The Philippine government allows citizens of 145 countries to enter the country visa-free for visits of 21 days or less, and citizens of a few other countries for visits of 7 days or less; 59 days or less. The list of these countries can be found in the Philippine government portal,
http://www.gov.ph/faqs/visa.asp . For visits longer than 3 weeks, a Philippine visa will be required though.
A few countries allow Filipinos to enter their country visa-free too for short visits. Among these are Singapore, Thailand, Malaysia, Indonesia, Vietnam, Laos, Cambodia, Brunei, East Timor (as fellow members of ASEAN); Hong Kong, Macau, Seychelles, Maldives, Nepal; Cuba, Netherlands Antilles, Bermuda, Haiti; Costa Rica, Nicaragua, Panama, Ecuador, Brazil, Peru, Colombia, Bolivia, El Salvador, Honduras, Suriname, Belize; Morocco, Israel; Palau, Fiji.

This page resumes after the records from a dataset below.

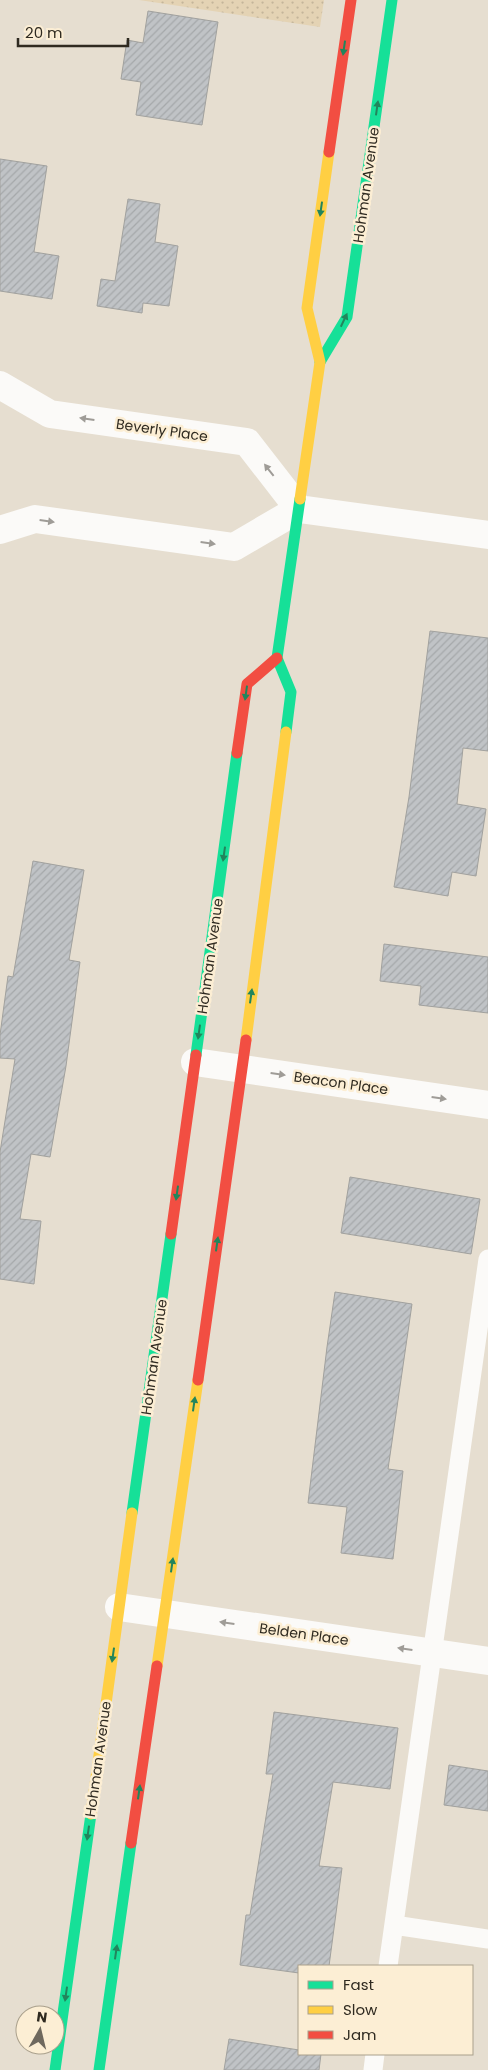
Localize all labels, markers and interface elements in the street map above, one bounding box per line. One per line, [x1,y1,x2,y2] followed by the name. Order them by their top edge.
[18,15,128,47] scale bar
[25,22,63,43] text: 20 m
[339,41,347,57] one-way arrow
[373,100,381,116] one-way arrow
[348,125,384,244] street label: Hohman Avenue
[317,201,325,217] one-way arrow
[340,313,348,327] one-way arrow
[115,414,209,446] street label: Beverly Place
[78,415,94,423] one-way arrow
[263,464,274,477] one-way arrow
[39,517,55,525] one-way arrow
[200,540,216,548] one-way arrow
[242,685,250,701] one-way arrow
[219,846,227,862] one-way arrow
[192,896,228,1015] street label: Hohman Avenue
[247,988,255,1004] one-way arrow
[195,1025,203,1041] one-way arrow
[293,1066,390,1100] street label: Beacon Place
[270,1070,286,1078] one-way arrow
[431,1094,447,1102] one-way arrow
[172,1186,180,1202] one-way arrow
[213,1235,221,1251] one-way arrow
[136,1297,172,1416] street label: Hohman Avenue
[191,1396,199,1412] one-way arrow
[168,1557,176,1573] one-way arrow
[258,1618,350,1650] street label: Belden Place
[219,1619,235,1627] one-way arrow
[397,1645,413,1653] one-way arrow
[108,1647,116,1663] one-way arrow
[80,1699,116,1818] street label: Hohman Avenue
[136,1783,144,1799] one-way arrow
[84,1826,92,1842] one-way arrow
[112,1944,120,1960] one-way arrow
[298,1965,473,2055] legend
[343,1974,374,1995] text: Fast
[62,1987,70,2003] one-way arrow
[343,1999,378,2020] text: Slow
[15,2005,65,2055] north arrow
[35,2006,48,2028] text: N
[343,2024,377,2045] text: Jam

(Thanks to Robby G. for this list!)
One proposal made by some people is "reciprocity" in visa-free entry; ie, if the Philippine government gives visa-free entry for short visits to nationals of about 150 countries, then governments of those 150 countries should also give Filipinos visa-free entry into their lands. I don't believe in reciprocity. Just open entry of foreigners to the Philippines visa-free (again, for visits of 3 or 4 weeks or less), even if the governments of those foreigners will not grant the same privilege to Filipinos. I advocate full free trade, even unilateral trade liberalization, so I also advocate full mobility of people, even unilateral free entry and mobility of foreigners into the country -- except the known terrorists and organized criminals.
The geographical isolation of the Philippine archipelago from the rest of the world, even from its South East Asian neighbors, is already a big factor why the country is not attracting too many tourists. For instance, when you land in Vietnam, you can take a bus or train to China and Laos (north), bus or train to Cambodia (west), then further west to Thailand, Myanmar, etc. But when you land in Manila or other international airports (Cebu, Davao, Clark), we have no other neighboring countries accessible by land. It's the vast Pacific Ocean in the east, South China Sea in the west, and lots of small seas in between the islands and provinces. So, easier access through visa-free entry is one incentive to lure tourists, foreign businessmen and visitors, to come in. Although it doesn't help that Manila's international airport (NAIA 1 and 2) are just "provincial and domestic" airport in size and facilities compared to many other countries' international airports, like those in Thailand, Singapore, Malaysia, Vietnam, Korea, Japan, and so on.
Some African countries which don't give visa-free entry for Filipinos are ruled by dictators who just live off on taxpayers' blood and sweat, both local and foreign taxpayers. Even if the "visa fee" is only $10 or $20, for those dictators and bureaucrats, that's still money that can go to their pockets. Now if their rich nationals (say, families and relatives of those dictators, top bureaucrats and private cronies) would come into the Philippines to see Boracay, Davao, Cebu, Manila, Baguio, Bohol, Palawan, Puerto Galera, etc., let them come in visa-free, let them spend their money in Philippine beach and mountain resorts, in Philippine malls and restaurants, in Filipino boatmen and travel guides. (We can't bar and confiscate their money as "ill-gotten wealth" as it is an internal problem that has to be resolved in their own countries.)
The wealthy countries of W. and N. Europe, N. America, N. Asia (Japan and Korea) are too protective of their welfare system; that system is too expensive, financed by high and multiple taxes of their citizens, and continuously accummulating public debts (e.g., France's unfunded social security system is around 200% of GDP!) that they can't extend such welfare to many citizens of other countries. Hence, the strict "visa-required" rule, even for few-days visits.
The Department of Foreign Affairs (DFA) though, does not give visa-free entry yet to citizens of Russia, Kazakhstan, Croation, other central Asian and eastern European countries. I don't understand why, but it will be an important diplomatic and economic move to lift such travel restriction and allow the nationals of those countries to come in visa-free.
People by nature want to be free to move around in many places, islands and continents. Before, it was the harshness of nature and environment (very hot desert, very cold and prolonged snow, presence of many savage animals that can attack people, tribes that are averse to entry of foreigners) that prevented many people to move around. Later on, governments of many countries began expanding, and so the bureaucracy and restrictions to travel also expanded. With modern technology and increasing competition among international airlines, international hotels, international telecomms companies, communication and mobility among friends, families and clans, business and cultural partners, become easier. It is only rightful that full mobility be respected and given back to people -- except to those who inculcate hatred and violence.